With out knowing your plumbing I'd say that the tap out the back will have the same quality of water from your sink, mine does (it's what I use). So I'd say you shouldn't need a filter (unless your in Adelaide in which case you should be using a filter all the time [emoji23]). What you could do is the day before you brew put in more water than you need and boil it, then it should cool down overnight (covered of course) ready for your brew day.


----------



## Grott (18/6/17)

bevan said:


> (unless your in Adelaide in which case you should be using a filter all the time [emoji23]).
> 
> 
> > At least we get a meal with it, perhaps that's what's in the bottom of a Coopers Pale Ale?


----------



## Lowlyf (18/6/17)

Haha bloody coppers conditioned water!


----------



## Lowlyf (18/6/17)

Alright cheers guys! Ill brew today with the tap out the back. I'll just pour it straight from the tap and not use the hose (not that I was ever planning on using that)


----------



## Lionman (22/6/17)

I know some people use hose and filters meant for caravans. Its the hose that would go from the tap at a caravan park to the caravan or motorhome.

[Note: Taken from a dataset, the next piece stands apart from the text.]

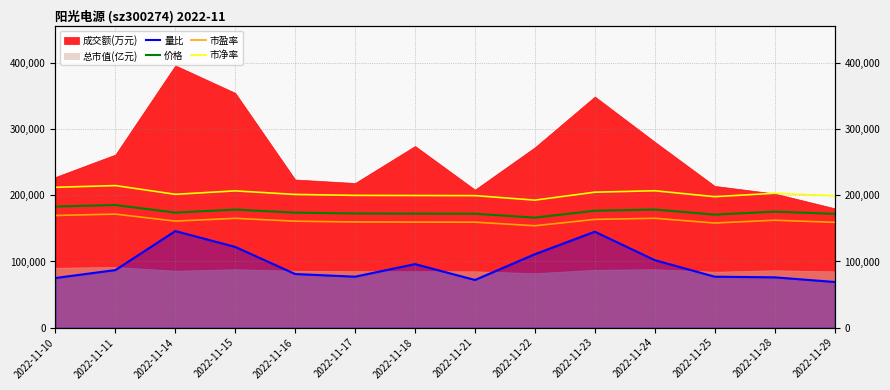

True or false: 市净率 has a value of 309226.8 at 2022-11-17.

False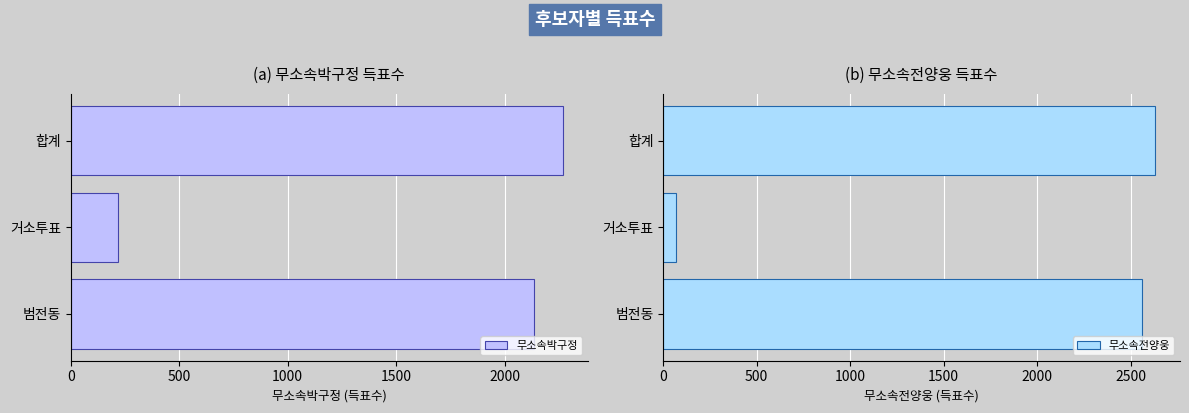

What is the sum of the 무소속박구정 values at 거소투표 and 범전동?

2352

Usually white food grade hose with normal garden fittings, and an inline filter that just connects up to said hoses.


----------



## mtb (22/6/17)

I grabbed myself one of these bad boys. Contributes zero hose flavour and functions otherwise like an ordinary garden hose.


----------



## Brewnicorn (22/6/17)

Lionman said:


> I know some people use hose and filters meant for caravans. Its the hose that would go from the tap at a caravan park to the caravan or motorhome.
> 
> Usually white food grade hose with normal garden fittings, and an inline filter that just connects up to said hoses.



I used one of these filters initially when I grew frustrated with the larger brewing containers not fitting in the sink etc and the filter was a good solution for it. Use the food grade hose and you're laughing! 

Filter link - https://www.bunnings.com.au/stefani-caravan-water-filter-cartridge_p5090173


----------



## Pnutapper (22/6/17)

I have always used this type of rig


Front section of a brass 3/4" snaplock adaptor - remove spring and valve, retain SL6 valve seat (shed junk - no value)
Beer line check valve (shed junk - about $10 value)
Multiwall nylon beer tubing (@ around $1 a meter.)


----------



## Lowlyf (23/6/17)

mtb said:


> I grabbed myself one of these bad boys. Contributes zero hose flavour and functions otherwise like an ordinary garden hose.



Dude that is fantastic. Do you use a tap fitting of some sort to control the flow or eliminate it completely without having to walk all the way to the tap??


----------



## mtb (23/6/17)

Lowlyf said:


> Dude that is fantastic. Do you use a tap fitting of some sort to control the flow or eliminate it completely without having to walk all the way to the tap??


For me thankfully, the tap is very close by, but one could easily fit an inline valve - I've been considering this simply because I'm lazy


----------